EXERCISE –
Before copying, set the pictures aside; then repeat every line below verbatim.

SUPPLIED RECORDS –
== == ==
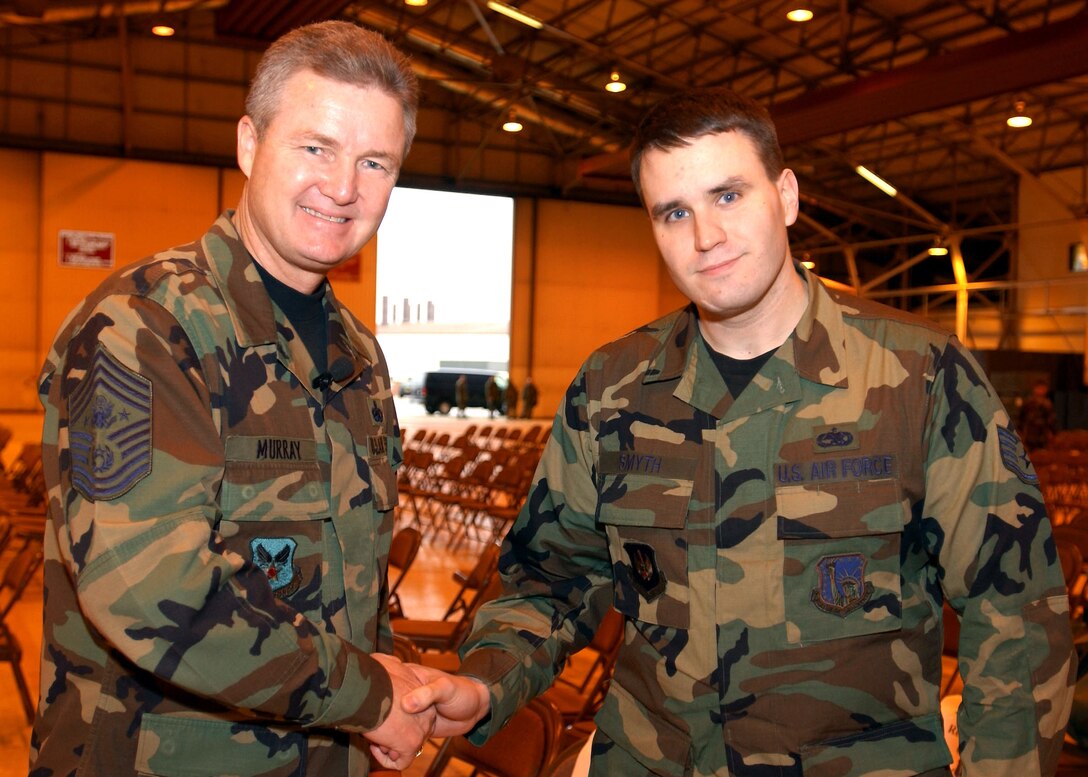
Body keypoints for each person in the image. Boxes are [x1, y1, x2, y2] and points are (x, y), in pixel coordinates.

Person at [404, 87, 1077, 775]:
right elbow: (549, 577)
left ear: (784, 195)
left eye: (728, 195)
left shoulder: (920, 376)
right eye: (674, 212)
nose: (705, 236)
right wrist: (486, 678)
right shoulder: (612, 389)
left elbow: (1016, 615)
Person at [30, 21, 441, 776]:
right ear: (250, 145)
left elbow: (345, 584)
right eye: (315, 147)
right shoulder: (146, 326)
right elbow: (148, 590)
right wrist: (370, 696)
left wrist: (396, 684)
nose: (344, 187)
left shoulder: (357, 357)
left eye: (375, 161)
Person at [1018, 378, 1058, 452]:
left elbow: (1051, 420)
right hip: (1029, 434)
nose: (1040, 391)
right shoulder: (1028, 403)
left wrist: (1051, 433)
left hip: (1042, 435)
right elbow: (1022, 418)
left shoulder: (1047, 404)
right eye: (1038, 388)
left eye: (1042, 388)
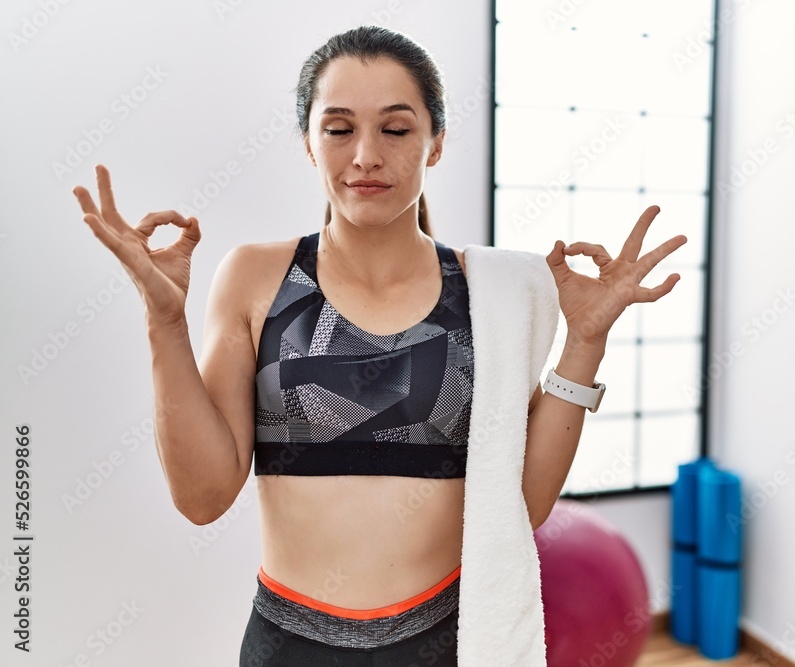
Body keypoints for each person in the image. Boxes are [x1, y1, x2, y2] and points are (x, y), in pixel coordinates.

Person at [71, 25, 686, 667]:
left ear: (436, 143)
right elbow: (202, 498)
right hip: (288, 645)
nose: (366, 155)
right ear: (309, 144)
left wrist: (584, 340)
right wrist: (163, 321)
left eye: (395, 130)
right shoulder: (256, 277)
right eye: (338, 129)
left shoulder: (489, 295)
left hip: (442, 642)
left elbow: (518, 508)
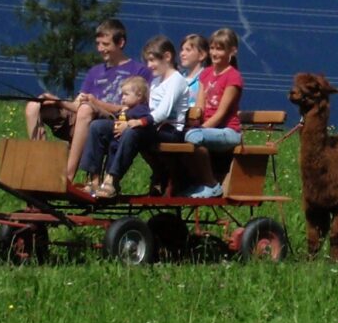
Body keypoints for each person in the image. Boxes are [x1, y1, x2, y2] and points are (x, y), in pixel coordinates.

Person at [25, 19, 151, 182]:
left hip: (113, 121)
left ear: (120, 42)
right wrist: (57, 101)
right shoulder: (95, 72)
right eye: (98, 44)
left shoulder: (139, 71)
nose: (100, 49)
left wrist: (95, 103)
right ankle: (42, 169)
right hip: (84, 116)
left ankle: (67, 176)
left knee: (86, 109)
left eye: (105, 44)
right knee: (34, 105)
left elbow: (136, 109)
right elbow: (77, 104)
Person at [79, 36, 190, 198]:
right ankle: (93, 179)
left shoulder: (176, 80)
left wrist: (134, 123)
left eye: (152, 60)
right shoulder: (157, 81)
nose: (149, 65)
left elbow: (162, 113)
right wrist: (124, 119)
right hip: (150, 127)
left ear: (167, 57)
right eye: (147, 61)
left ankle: (112, 180)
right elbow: (146, 107)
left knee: (132, 132)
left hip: (169, 131)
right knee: (98, 127)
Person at [184, 28, 244, 198]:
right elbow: (200, 106)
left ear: (232, 51)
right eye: (212, 48)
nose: (214, 53)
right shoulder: (206, 74)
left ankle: (211, 184)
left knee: (193, 137)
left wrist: (199, 129)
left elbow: (221, 114)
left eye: (220, 49)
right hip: (207, 129)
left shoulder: (233, 77)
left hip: (228, 131)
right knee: (180, 135)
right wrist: (192, 121)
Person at [179, 34, 210, 107]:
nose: (182, 53)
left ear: (201, 55)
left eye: (188, 50)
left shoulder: (206, 79)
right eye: (182, 50)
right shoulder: (178, 77)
== == ==
RESULT FOR THIS EXERCISE –
Body keypoints for each person in the image. Boxes are [x1, y1, x2, y2] and points are (x, y), in pixel coordinates.

Person at [404, 87, 1077, 775]:
right elbow: (549, 577)
left ear: (784, 195)
left eye: (728, 195)
left shoulder: (920, 376)
right eye: (674, 212)
nose: (705, 236)
right wrist: (486, 678)
right shoulder: (612, 389)
left elbow: (1016, 615)
Person at [30, 21, 441, 776]:
right ear: (250, 145)
left elbow: (345, 584)
right eye: (315, 147)
right shoulder: (146, 326)
right elbow: (148, 590)
right wrist: (370, 696)
left wrist: (396, 684)
nose: (344, 187)
left shoulder: (357, 357)
left eye: (375, 161)
Person at [1018, 378, 1058, 452]:
left elbow: (1051, 420)
right hip: (1029, 434)
nose: (1040, 391)
right shoulder: (1028, 403)
left wrist: (1051, 433)
left hip: (1042, 435)
right elbow: (1022, 418)
left shoulder: (1047, 404)
right eye: (1038, 388)
left eye: (1042, 388)
Body keypoints for each person in the image. Boxes are [x1, y1, x2, y2] and points are (x, y), in pixel coordinates.

Person at [71, 25, 686, 667]:
left ear: (436, 143)
right elbow: (202, 498)
right hip: (288, 645)
nose: (366, 155)
right ear: (309, 144)
left wrist: (584, 340)
right wrist: (163, 321)
left eye: (395, 130)
right shoulder: (256, 277)
right eye: (338, 129)
left shoulder: (489, 295)
left hip: (442, 642)
left elbow: (518, 508)
Body keypoints for each person in the image. Boxes are [x1, y1, x2, y2] and points are (x, y), in pixel coordinates.

Person at [25, 19, 151, 182]:
left hip: (113, 121)
left ear: (120, 42)
right wrist: (57, 101)
right shoulder: (95, 72)
right eye: (98, 44)
left shoulder: (139, 71)
nose: (100, 49)
left wrist: (95, 103)
right ankle: (42, 169)
right hip: (84, 116)
left ankle: (67, 176)
left knee: (86, 109)
left eye: (105, 44)
right knee: (34, 105)
left elbow: (136, 109)
right elbow: (77, 104)
Person at [79, 36, 190, 198]:
right ankle: (93, 179)
left shoulder: (176, 80)
left wrist: (134, 123)
left eye: (152, 60)
right shoulder: (157, 81)
nose: (149, 65)
left elbow: (162, 113)
right wrist: (124, 119)
right hip: (150, 127)
left ear: (167, 57)
right eye: (147, 61)
left ankle: (112, 180)
right elbow: (146, 107)
left knee: (132, 132)
left hip: (169, 131)
right knee: (98, 127)
Person at [184, 28, 244, 198]:
right elbow: (200, 106)
left ear: (232, 51)
right eye: (212, 48)
nose: (214, 53)
right shoulder: (206, 74)
left ankle: (211, 184)
left knee: (193, 137)
left wrist: (199, 129)
left elbow: (221, 114)
left eye: (220, 49)
right hip: (207, 129)
left shoulder: (233, 77)
left hip: (228, 131)
right knee: (180, 135)
right wrist: (192, 121)
Person at [179, 34, 210, 107]:
nose: (182, 53)
left ear: (201, 55)
left eye: (188, 50)
left shoulder: (206, 79)
right eye: (182, 50)
right shoulder: (178, 77)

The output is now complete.